If there’s a trillion bucks AGAINST the rally, then imagine how much money is PUSHING the rally for it to continue. Now, where would this kind of money come from? It ain’t you and I, that’s for sure – pardon the very bad grammar! It is becoming pretty obvious that the big money wants to break the back of the shorts and keep the confidence game going. The stock market, for most people, is the barometer of the economy and faith in the economy and dollar must be maintained at all costs – while allowing the banks to engorge themselves in profits from all the volatility. It would seem to me that the more dramatic downward moves happen, followed by neck-snapping rallies, the more people will think the markets (and thus the economy by proxy) are invincible. Dangerous times for everyone – on both sides.
Skepticism is one thing this rally hasn’t lacked.
Amid its biggest about-face in nine decades, a funny thing has happened in the U.S. stock market, where rather than loosen their grip bears have grown ever-more impassioned.
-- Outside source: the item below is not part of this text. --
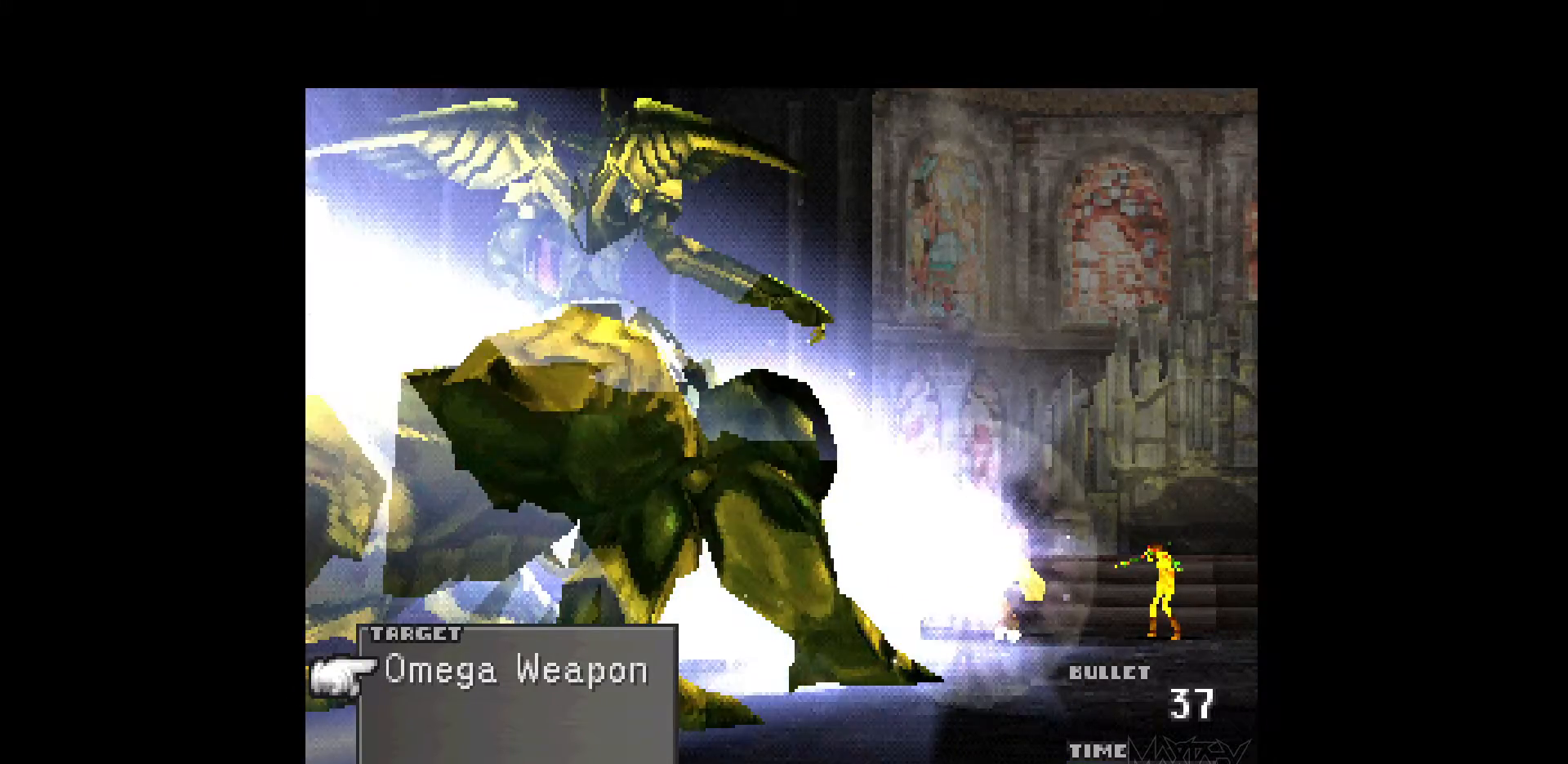
{"buttons": ["R1"], "events": [[33, "R1", "up"], [100, "R1", "down"], [217, "R1", "up"], [300, "R1", "down"], [400, "R1", "up"], [483, "R1", "down"]]}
They’ve sent short interest to an eight-year high and above $1 trillion, by one analyst’s math. Position reports from the Commodity Futures Trading Commission show mutual fund managers are more skeptical now than any time since at least 2010.
In short, disbelief is running rampant after $2 trillion was restored to share values in six months. A chorus of Wall Street prognosticators says that’s a big reason the rally can keep going.
“There’s an enormous demand coming,” said Thomas J. Lee, managing partner at Fundstrat Global Advisors LLC., in an interview with Bloomberg TV . “Retail investors are about to put a lot of money into the equity markets because they’re trend followers and the S&P has had two positive quarters in a row. Funds can’t keep a trillion short position, larger than March ’09.”
It started in August, when bearish investors sent bets against U.S. stocks above 4 percent of available shares for the first time in six years. They haven’t backed off since. By the end of February, the ratio climbed to 4.4 percent, the highest since 2008, according to exchange data compiled by Bloomberg. As of March 15, that level was 4.3 percent, equivalent to a short position just under $1 trillion.